━━━ SUPPLIED TEXT
When combining edibles with ornamental, keep in mind that the former need to be regularly harvested. So plant the edibles depending on how regularly you will be harvesting them. The perfect place to plant edibles in on the garden edges.

Aesthetics

The purpose of combining your plants is to improve your garden’s aesthetics. In order to get your  edibles to complement your ornamentals consider how their mature size, shape, texture and colours of leaves, stems, branches, flowers and fruits before choosing what to add to your garden.

Unlike ornamentals, many edibles do not grow neat and tidy, if anything, plants such as tomatoes, cucumbers, squash and runner or pole beans take up too much space and grow all over the place. This will make combine gardening a bit tricky because the garden will look too cluttered and might even chock up some ornamentals.

To solve this challenge, experts recommend growing such plants on trellises and other frameworks to keep them neat and tidy and allow for enough space.
━━━━━━
━━━ RECORDS SHOWN
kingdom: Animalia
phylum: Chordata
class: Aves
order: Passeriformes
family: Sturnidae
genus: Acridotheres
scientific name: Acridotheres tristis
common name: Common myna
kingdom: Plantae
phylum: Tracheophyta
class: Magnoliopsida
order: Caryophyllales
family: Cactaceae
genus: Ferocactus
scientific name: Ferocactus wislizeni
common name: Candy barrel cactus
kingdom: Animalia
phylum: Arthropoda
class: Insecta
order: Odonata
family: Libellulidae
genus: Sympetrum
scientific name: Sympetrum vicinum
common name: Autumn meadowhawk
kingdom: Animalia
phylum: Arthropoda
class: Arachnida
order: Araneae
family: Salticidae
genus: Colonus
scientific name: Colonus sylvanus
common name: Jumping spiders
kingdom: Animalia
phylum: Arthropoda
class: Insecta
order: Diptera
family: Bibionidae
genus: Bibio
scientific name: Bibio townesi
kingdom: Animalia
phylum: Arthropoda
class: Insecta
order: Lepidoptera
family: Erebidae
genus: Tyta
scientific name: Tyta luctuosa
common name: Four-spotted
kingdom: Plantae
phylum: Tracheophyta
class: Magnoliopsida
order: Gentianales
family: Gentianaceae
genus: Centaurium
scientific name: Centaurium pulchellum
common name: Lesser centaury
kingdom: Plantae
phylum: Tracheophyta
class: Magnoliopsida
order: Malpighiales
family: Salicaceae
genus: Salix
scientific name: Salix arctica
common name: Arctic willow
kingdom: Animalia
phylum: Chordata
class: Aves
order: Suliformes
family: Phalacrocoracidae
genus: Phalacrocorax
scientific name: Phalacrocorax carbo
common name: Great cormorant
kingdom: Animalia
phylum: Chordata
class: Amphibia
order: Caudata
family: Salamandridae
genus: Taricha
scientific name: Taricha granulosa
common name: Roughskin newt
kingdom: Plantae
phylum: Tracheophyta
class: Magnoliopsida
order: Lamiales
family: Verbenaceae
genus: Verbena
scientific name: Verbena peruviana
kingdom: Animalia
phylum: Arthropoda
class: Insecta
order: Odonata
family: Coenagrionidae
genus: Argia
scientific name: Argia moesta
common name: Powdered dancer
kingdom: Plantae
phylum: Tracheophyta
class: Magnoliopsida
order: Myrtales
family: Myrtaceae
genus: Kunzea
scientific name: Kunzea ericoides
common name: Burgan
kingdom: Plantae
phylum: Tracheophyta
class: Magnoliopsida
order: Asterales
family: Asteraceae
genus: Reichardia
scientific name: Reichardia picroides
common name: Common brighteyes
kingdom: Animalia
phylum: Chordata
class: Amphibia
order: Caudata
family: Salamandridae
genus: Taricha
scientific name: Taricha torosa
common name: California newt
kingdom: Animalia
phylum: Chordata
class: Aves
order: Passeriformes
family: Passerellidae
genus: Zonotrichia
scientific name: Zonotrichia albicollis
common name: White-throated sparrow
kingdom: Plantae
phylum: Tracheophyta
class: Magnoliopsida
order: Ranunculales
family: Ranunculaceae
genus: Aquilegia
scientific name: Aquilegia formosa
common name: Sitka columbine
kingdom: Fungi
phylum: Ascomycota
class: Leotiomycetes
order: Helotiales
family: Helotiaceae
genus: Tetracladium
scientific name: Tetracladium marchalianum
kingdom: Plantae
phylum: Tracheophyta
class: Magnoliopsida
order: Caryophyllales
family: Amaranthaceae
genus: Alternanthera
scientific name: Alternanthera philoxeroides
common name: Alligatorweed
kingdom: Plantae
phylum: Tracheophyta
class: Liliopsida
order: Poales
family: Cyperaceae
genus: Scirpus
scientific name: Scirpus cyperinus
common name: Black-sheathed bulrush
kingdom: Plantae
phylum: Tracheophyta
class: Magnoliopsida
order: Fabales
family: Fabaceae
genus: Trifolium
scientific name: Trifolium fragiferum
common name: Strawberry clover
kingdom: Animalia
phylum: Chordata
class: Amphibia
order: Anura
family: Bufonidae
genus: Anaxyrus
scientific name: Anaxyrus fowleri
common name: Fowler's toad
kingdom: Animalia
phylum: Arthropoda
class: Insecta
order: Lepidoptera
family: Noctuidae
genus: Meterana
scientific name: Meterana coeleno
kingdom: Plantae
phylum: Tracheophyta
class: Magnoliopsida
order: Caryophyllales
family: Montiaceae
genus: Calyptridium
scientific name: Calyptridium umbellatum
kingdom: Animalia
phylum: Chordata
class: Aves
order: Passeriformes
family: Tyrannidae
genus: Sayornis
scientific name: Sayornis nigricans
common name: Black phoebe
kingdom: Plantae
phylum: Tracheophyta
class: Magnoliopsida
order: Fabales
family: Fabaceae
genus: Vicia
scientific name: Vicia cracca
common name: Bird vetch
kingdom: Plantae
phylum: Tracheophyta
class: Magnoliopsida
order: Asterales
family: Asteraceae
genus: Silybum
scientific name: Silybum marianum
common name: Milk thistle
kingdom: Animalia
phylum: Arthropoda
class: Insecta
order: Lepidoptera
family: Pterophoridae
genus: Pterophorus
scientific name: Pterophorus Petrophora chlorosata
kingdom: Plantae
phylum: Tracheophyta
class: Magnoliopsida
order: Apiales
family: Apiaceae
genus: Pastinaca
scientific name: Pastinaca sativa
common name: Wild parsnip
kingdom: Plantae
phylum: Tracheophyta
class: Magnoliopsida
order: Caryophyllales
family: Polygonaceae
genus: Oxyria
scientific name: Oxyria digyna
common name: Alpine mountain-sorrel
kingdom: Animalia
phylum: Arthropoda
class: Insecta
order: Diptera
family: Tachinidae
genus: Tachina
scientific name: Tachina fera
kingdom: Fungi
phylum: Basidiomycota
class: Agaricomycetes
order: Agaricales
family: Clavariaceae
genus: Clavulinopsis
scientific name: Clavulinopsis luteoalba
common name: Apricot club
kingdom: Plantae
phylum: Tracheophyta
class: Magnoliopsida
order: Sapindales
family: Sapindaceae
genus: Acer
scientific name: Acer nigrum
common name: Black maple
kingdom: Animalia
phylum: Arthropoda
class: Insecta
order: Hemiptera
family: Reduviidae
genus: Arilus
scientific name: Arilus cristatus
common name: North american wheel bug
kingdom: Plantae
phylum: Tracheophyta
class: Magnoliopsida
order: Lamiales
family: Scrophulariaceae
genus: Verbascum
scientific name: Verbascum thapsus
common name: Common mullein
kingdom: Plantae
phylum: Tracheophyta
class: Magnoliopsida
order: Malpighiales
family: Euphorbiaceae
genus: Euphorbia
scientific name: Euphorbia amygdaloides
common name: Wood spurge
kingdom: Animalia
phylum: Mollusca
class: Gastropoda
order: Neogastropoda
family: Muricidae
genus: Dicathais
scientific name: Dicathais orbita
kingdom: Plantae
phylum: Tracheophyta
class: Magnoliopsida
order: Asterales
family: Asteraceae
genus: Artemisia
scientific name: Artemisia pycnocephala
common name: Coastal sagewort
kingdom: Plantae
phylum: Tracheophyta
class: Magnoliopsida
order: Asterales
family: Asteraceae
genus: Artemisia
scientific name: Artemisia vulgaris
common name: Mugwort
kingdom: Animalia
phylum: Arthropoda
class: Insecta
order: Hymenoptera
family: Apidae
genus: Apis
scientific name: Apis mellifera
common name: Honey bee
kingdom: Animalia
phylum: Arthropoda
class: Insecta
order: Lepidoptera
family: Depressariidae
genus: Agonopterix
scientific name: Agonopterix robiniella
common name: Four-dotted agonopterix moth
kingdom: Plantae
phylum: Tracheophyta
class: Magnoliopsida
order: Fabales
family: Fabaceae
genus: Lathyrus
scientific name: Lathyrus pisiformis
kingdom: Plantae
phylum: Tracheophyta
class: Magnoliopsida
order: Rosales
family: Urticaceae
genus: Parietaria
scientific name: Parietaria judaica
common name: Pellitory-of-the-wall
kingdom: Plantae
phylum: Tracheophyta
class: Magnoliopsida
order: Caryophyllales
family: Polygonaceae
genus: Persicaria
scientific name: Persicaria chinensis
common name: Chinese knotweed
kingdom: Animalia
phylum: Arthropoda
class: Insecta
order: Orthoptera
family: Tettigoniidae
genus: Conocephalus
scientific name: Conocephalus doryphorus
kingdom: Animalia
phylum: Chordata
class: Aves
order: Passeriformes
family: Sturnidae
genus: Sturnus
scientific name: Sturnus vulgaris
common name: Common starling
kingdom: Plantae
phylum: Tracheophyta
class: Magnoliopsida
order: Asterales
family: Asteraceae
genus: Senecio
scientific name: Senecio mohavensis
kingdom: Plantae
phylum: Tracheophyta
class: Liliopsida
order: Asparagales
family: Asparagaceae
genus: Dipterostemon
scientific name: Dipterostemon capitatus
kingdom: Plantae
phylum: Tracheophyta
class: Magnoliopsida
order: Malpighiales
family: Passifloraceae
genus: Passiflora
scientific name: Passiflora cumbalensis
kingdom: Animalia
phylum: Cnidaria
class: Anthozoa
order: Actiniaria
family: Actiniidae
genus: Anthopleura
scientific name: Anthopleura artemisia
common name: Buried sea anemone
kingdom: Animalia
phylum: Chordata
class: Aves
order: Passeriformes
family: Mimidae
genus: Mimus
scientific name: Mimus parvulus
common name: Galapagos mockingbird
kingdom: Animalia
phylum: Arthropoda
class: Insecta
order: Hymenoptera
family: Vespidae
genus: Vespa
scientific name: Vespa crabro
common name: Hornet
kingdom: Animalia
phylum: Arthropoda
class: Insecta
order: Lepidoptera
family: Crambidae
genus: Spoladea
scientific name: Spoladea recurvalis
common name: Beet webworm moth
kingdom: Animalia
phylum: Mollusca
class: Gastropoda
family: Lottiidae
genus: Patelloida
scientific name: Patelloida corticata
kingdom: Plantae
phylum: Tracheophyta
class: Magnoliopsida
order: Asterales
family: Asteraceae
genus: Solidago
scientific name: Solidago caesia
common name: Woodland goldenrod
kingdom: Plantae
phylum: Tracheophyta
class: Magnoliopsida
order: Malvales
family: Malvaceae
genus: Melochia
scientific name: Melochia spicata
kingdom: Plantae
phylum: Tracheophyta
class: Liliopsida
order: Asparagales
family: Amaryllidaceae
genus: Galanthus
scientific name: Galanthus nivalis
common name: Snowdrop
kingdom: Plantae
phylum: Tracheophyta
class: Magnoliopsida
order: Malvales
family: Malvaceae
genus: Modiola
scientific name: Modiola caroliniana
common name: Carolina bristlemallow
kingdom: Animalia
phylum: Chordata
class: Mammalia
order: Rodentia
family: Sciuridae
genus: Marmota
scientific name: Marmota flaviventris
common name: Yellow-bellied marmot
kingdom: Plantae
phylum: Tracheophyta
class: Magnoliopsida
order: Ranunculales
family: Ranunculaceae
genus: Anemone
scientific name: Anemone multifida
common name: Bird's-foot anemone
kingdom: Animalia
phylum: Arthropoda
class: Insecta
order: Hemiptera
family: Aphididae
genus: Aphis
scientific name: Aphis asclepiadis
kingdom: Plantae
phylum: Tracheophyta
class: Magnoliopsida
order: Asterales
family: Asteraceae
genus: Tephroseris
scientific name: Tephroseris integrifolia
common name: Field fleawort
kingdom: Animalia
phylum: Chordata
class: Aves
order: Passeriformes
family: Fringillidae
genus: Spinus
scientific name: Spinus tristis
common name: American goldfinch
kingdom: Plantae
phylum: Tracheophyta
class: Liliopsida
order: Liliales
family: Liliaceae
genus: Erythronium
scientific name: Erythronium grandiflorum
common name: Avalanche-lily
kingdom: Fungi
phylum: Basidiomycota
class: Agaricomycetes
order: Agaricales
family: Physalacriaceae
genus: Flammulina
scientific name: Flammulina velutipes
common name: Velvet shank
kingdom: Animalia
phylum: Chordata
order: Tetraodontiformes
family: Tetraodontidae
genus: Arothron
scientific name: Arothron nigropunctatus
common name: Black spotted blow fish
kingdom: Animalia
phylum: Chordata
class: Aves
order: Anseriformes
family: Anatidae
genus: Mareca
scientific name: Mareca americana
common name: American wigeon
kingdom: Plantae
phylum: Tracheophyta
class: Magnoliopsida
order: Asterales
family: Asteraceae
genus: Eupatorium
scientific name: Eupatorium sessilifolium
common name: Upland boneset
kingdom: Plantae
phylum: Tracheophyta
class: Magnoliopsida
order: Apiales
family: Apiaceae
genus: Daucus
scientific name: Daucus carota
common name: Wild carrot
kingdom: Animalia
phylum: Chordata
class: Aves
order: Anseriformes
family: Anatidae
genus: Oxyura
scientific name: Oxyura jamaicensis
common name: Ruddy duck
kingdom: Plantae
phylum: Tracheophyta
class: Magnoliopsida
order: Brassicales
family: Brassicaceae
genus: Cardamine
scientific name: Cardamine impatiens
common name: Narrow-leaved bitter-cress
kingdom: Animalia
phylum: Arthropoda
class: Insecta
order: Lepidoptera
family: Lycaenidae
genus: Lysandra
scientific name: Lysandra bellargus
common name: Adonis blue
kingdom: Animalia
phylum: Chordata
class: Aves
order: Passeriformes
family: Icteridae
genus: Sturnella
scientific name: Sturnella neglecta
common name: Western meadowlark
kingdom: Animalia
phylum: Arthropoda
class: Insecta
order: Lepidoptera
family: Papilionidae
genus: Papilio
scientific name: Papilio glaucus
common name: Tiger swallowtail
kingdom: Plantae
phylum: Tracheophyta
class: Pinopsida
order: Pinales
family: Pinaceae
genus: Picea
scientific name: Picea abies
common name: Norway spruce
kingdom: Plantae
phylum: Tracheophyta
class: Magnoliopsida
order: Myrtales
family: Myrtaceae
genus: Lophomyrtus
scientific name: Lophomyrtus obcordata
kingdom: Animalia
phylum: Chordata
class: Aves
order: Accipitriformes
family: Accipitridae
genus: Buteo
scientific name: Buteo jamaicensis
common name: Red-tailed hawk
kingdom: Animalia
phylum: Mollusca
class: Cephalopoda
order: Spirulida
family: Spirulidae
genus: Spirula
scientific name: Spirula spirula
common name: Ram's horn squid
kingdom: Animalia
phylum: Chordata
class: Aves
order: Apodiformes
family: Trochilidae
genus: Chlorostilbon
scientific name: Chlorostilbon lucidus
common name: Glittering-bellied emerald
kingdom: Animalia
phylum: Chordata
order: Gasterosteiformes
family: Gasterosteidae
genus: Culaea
━━━━━━
◆ REQUIRED TASKS:
1. Translate this sentence from the gardening text into Spanish: "To solve this challenge, experts recommend growing such plants on trellises and other frameworks to keep them neat and tidy and allow for enough space."
2. Reproduce word for word the part of the gardening text that opens with the words "The purpose of" and closes with "to your garden.".
Use only the gardening text to answer.

◆ ANSWERS TO EACH TASK:
1. Para resolver este problema, los expertos recomiendan cultivar este tipo de plantas en espalderas y otras estructuras para mantenerlas ordenadas y prolijas y dejar suficiente espacio.

2.
The purpose of combining your plants is to improve your garden’s aesthetics. In order to get your  edibles to complement your ornamentals consider how their mature size, shape, texture and colours of leaves, stems, branches, flowers and fruits before choosing what to add to your garden.